The morning of I set my alarm early enough to chow down an A Game breakfast (or at least, my version of one): a glass of iced coffee, a bottle of water, and a slice of whole grain toast with a smear of almond butter. I showered and painted my eyelashes with mascara (there would likely be cameras, after all) and headed out the door listening to Lil Wayne on repeat, because what could be more motivating than “Lollipop” blasting through my headphones at 7:45am? I practiced breathing exercises to calm my nerves on subway ride, and as I grabbed the handle of the studio door, I plastered a smile to my face and prepared to get my ass handed to me one burpee at a time.
After we all tried on our new Second Skin gear and surveyed the studio, Alonzo took center stage (or center turf) to announce to the group, “Welcome to the hardest workout in New York City”. He then laughed before proceeding to tell us not to worry because this class would look like an intro-workout or “Tone House Light”. (Wahoo! My prediction was right!).
The workout began with a warm-up that had me reminiscing hard about my rugby days. We ran, hopped, skipped, hopped and skipped, burpee-ed, and sprinted our way through and around triangular foam wedges, as if we were in a large-scale ladder drill. I was breathing heavy and had already soaked my light grey shirt to a completely different color by the end of the 15 minute drill, but I felt warmed-up (as was the intention) and ready to tackle the “real” workout.
With the warm up complete we moved onto a series of bear crawls; and while I was glowing during the sprints, the bear crawls proved just how tight my hamstrings are and how limited my mobility is. But the familiar feeling of turf against my fingertips and underneath my feet made the slight ego-blow worth it. Being on the “field” felt like coming home. The only thing missing was a rugby ball.
The next segment involved a series of velocity battle ropes, a sled, and a whole bunch of sandbags. When the Coaches (of which there were two) weren’t counting down the seconds very slowly or correcting form, they shouted encouraging phrases and cultivated a team-energy reminiscent of Friday Night Lights. Seriously, I felt like the real deal sweating my ass off and trying to make eye contact with the coaches as if to say “Put me in, Coach!”.
Truth be told, I sweat and huffed my way through the 60 minutes and at times struggled (shoutout to the bear crawls), but I loved that the sweat-session necessitated digging deep. I had to mentally be okay with being slow when I moved laterally, or clumsy when I did animal-inspired moves. The energy in the room and between the athletes made it is; the room was pulsing with team-spirit and nonstop high-fives.
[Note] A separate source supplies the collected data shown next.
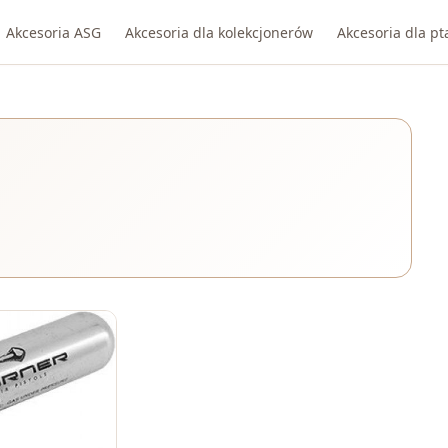
Akcesoria ASG
Akcesoria dla kolekcjonerów
Akcesoria dla p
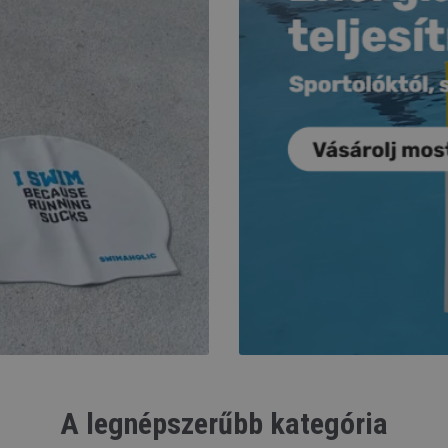
A legnépszerűbb kategória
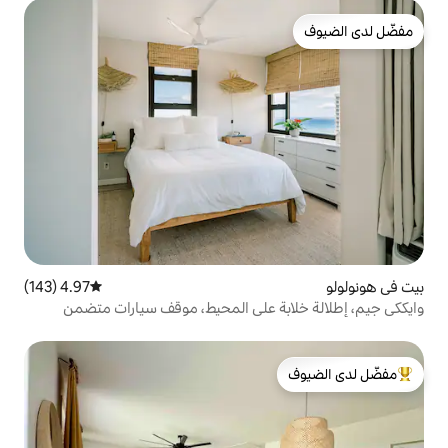
4.97 (143)
متوسط التقييم 4.97 من 5، 143 مراجعات
ة على المحيط، موقف سيارات متضمن
لدى الضيوف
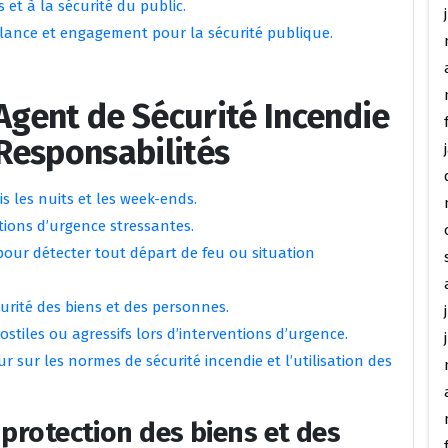
 et à la sécurité du public.
vigilance et engagement pour la sécurité publique.
’Agent de Sécurité Incendie
 Responsabilités
s les nuits et les week-ends.
ations d’urgence stressantes.
pour détecter tout départ de feu ou situation
curité des biens et des personnes.
tiles ou agressifs lors d’interventions d’urgence.
r sur les normes de sécurité incendie et l’utilisation des
a protection des biens et des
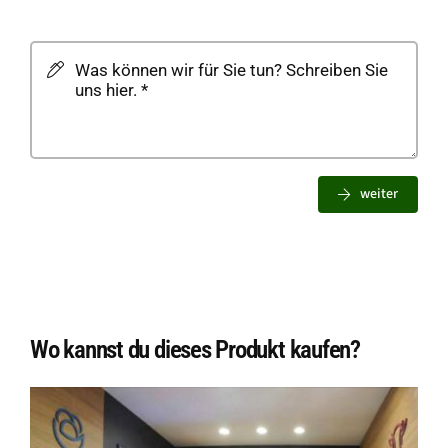
weiter
Wo kannst du dieses Produkt kaufen?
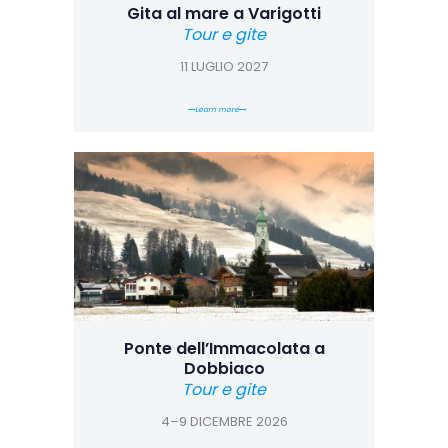
Gita al mare a Varigotti
Tour e gite
11 LUGLIO 2027
Learn more
Ponte dell’Immacolata a
Dobbiaco
Tour e gite
4–9 DICEMBRE 2026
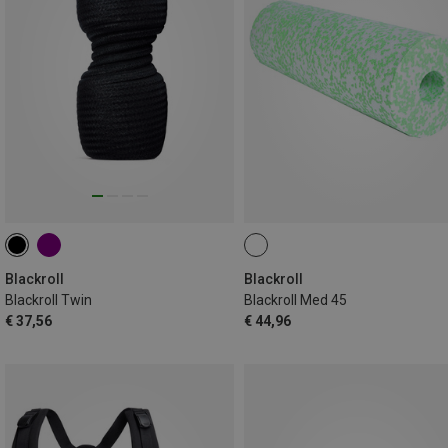
Blackroll
Blackroll
Blackroll Twin
Blackroll Med 45
€ 37,56
€ 44,96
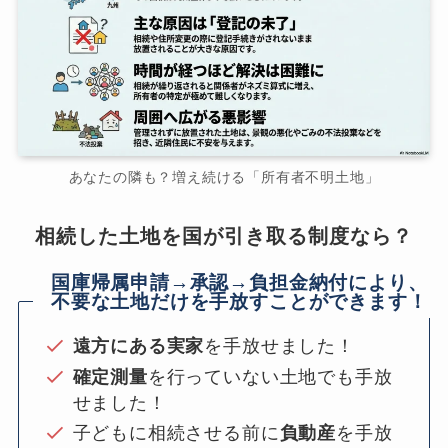
あなたの隣も？増え続ける「所有者不明土地」
相続した土地を国が引き取る制度なら？
国庫帰属申請→承認→負担金納付により、
不要な土地だけを手放すことができます！
遠方にある実家
を手放せました！
確定測量
を行っていない土地でも手放
せました！
子どもに相続させる前に
負動産
を手放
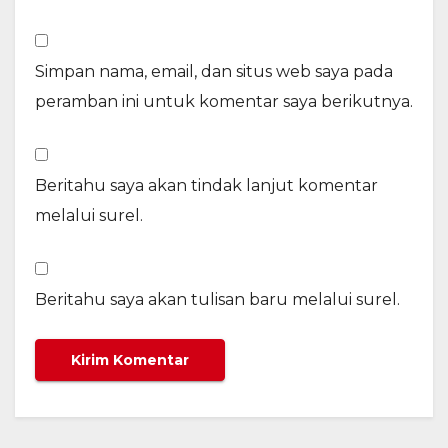
Simpan nama, email, dan situs web saya pada
peramban ini untuk komentar saya berikutnya.
Beritahu saya akan tindak lanjut komentar
melalui surel.
Beritahu saya akan tulisan baru melalui surel.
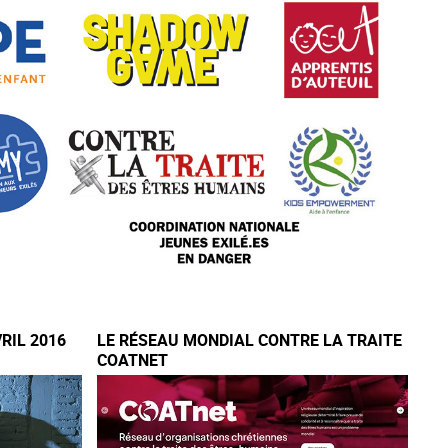
VRIL 2016
LE RÉSEAU MONDIAL CONTRE LA TRAITE
COATNET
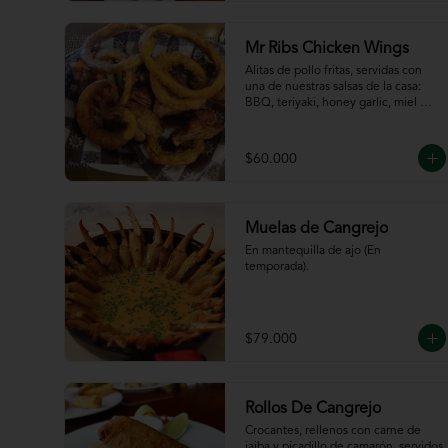
de la casa
Mr Ribs Chicken Wings
Alitas de pollo fritas, servidas con 
una de nuestras salsas de la casa: 
BBQ, teriyaki, honey garlic, miel 
mostaza o picante.
$60.000
Muelas de Cangrejo
En mantequilla de ajo (En 
temporada).
$79.000
Rollos De Cangrejo
Crocantes, rellenos con carne de 
jaiba y picadillo de camarón, servidos 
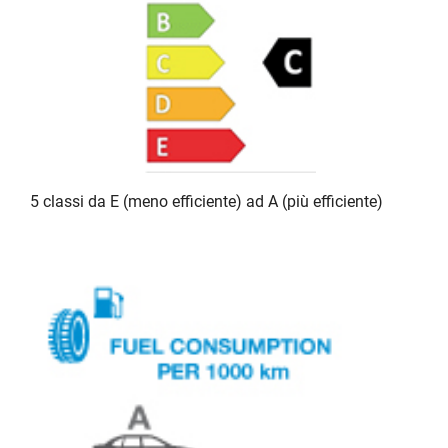
5 classi da E (meno efficiente) ad A (più efficiente)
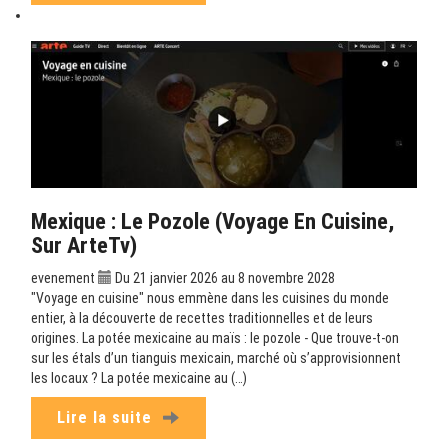
Mexique : Le Pozole (Voyage En Cuisine,
Sur ArteTv)
evenement
Du 21 janvier 2026 au 8 novembre 2028
"Voyage en cuisine" nous emmène dans les cuisines du monde
entier, à la découverte de recettes traditionnelles et de leurs
origines. La potée mexicaine au maïs : le pozole - Que trouve-t-on
sur les étals d’un tianguis mexicain, marché où s’approvisionnent
les locaux ? La potée mexicaine au (…)
Lire la suite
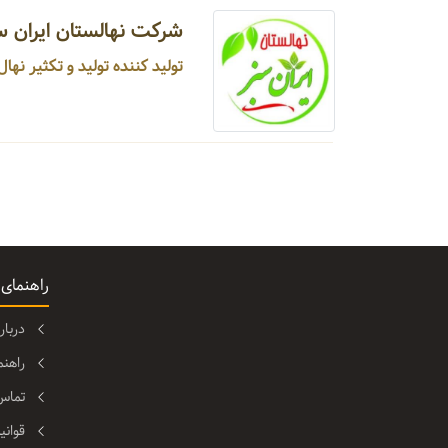
شرکت نهالستان ایران س
تولید کننده تولید و تکثیر نهال و بذر ...
راهنمای
دربا
راهن
تماس 
قوانی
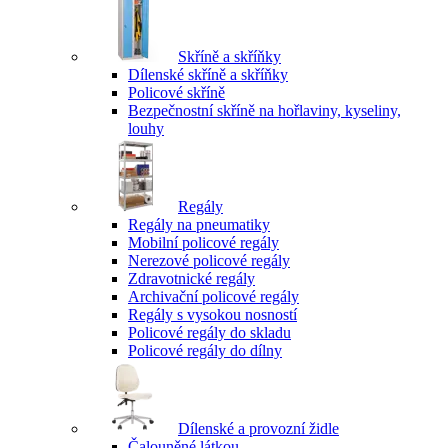
Skříně a skříňky
Dílenské skříně a skříňky
Policové skříně
Bezpečnostní skříně na hořlaviny, kyseliny,
louhy
Regály
Regály na pneumatiky
Mobilní policové regály
Nerezové policové regály
Zdravotnické regály
Archivační policové regály
Regály s vysokou nosností
Policové regály do skladu
Policové regály do dílny
Dílenské a provozní židle
Čalouněné látkou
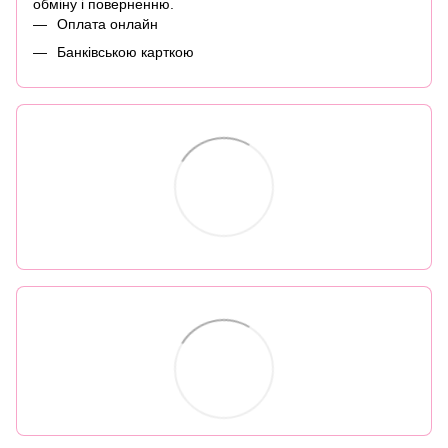
обміну і поверненню.
Оплата онлайн
Банківською карткою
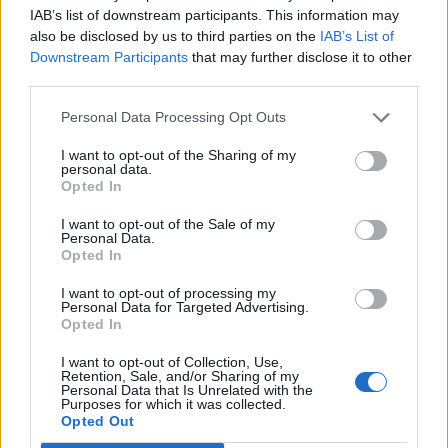
a 15 kilométeres túra fordítójánál, a
IAB’s list of downstream participants. This information may
céltól 7.5 kilométerre), valamint a célban
also be disclosed by us to third parties on the
IAB’s List of
lesz frissítés.
Downstream Participants
that may further disclose it to other
third parties.
A frissítő állomások kínálata:
Personal Data Processing Opt Outs
víz
I want to opt-out of the Sharing of my
iso-ital
personal data.
szőlőcukor
Opted In
banán
I want to opt-out of the Sale of my
Personal Data.
14. Intersport Tour de Tisza-tó
Opted In
szintidő:
I want to opt-out of processing my
Personal Data for Targeted Advertising.
A 15 km-es túrán
Opted In
12:15 percig kell visszaérkezni
Tiszafüredre.
I want to opt-out of Collection, Use,
A mezőnyt zárókerékpár
Retention, Sale, and/or Sharing of my
Personal Data that Is Unrelated with the
kíséri
Purposes for which it was collected.
A 65 km-es távon 5 óra.
Opted Out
No great athlete survives, prospers, or succeeds without some kind of team, and Tone House knows that and cultivates the team-feel quickly.
At the end of the workout we brought it in for a cheer, peeled off our newly soaked gear, and meandered to the front of the studio for some power-focused post-workout snacks, courtesy of Celebrity Chef Michael Chernow, The Meatball Shop, Seamore’s, owner. As we stuffed our faces with egg burrito and cherry-flavored smoothies, I couldn’t help but think how damn good it felt to chow down with my new, one-day-only team after trying New York’s’ hardest workout.
Trying new workouts isn’t easy – it requires putting your ego to the side, giving into the experience of new sorts of movement, and challenging your mind and body. But saying “YES” to new workouts (and new experiences) is always worth the initial feeling of fear or case of nerves. Maybe you’ll find your new go-to HIIT class. Maybe you’ll make friends with the woman who’s mat is next to yours in pilates. Maybe you’ll just get a great sweat on and feel rejuvenated for the day. Or maybe you’ll be like me: get a great sweat on, hang out with a chill group of people, and leave well-exercised, well-fed, and smiling.